Mr Obama hosted the Dalai Lama in the White House’s Map Room, rather than the Oval ­Office, where the president traditionally brings a visiting leader for a photo opportunity. The private meeting, closed to reporters despite media requests for access, suggested an attempt to avoid the appearance of a meeting between heads of state.

The White House said Mr Obama was meeting the Dalai Lama in the visitor’s capacity as a cultural and religious leader. As if to indicate a reaction had been expected, officials reiterated that the US recognises Tibet as part of China and does not support Tibetan independence.

At the same time, officials said they were concerned about tensions and deteriorating human rights in China’s Tibetan areas, urging Beijing to resume talks with the Dalai Lama or his followers without preconditions.

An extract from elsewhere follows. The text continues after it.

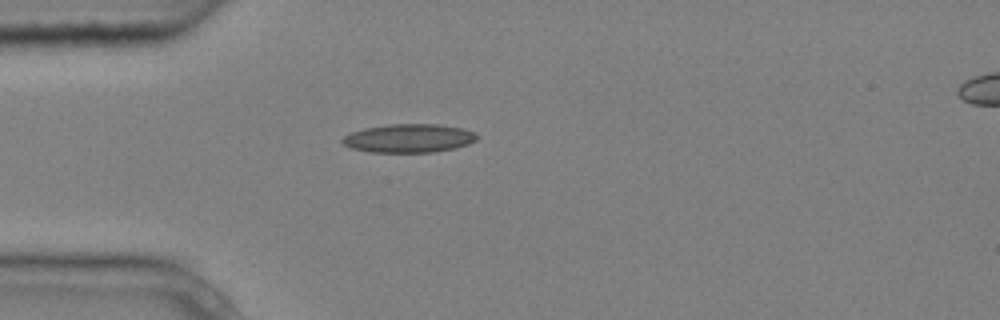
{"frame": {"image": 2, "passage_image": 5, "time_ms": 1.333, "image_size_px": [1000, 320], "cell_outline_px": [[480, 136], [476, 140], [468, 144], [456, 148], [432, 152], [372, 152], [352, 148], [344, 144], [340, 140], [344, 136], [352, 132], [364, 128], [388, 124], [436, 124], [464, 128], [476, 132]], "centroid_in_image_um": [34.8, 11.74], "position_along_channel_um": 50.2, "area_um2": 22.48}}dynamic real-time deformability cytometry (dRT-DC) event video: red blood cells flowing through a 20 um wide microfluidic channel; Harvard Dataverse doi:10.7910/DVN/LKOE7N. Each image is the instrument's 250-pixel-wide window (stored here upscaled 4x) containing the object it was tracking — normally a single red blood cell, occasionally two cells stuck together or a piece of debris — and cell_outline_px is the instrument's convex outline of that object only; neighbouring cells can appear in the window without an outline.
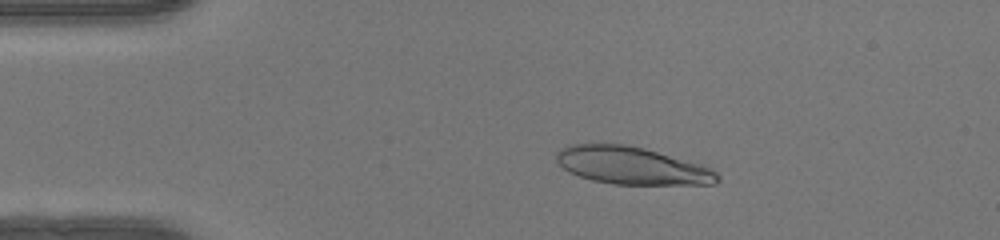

China bitterly opposes the Dalai Lama’s quest for greater Tibetan autonomy and is wary of Obama’s efforts to increase US influence in the region.

Relations between the US and China are already on edge over Beijing’s steps to assert itself in the region, including in territorial disputes with smaller neighbours. China’s emergence as a global power has strained ties with Washington, and the two have also clashed over cybertheft and human rights.

A frequent visitor to the US, the Dalai Lama has lived in exile in northern India since fleeing China in 1959.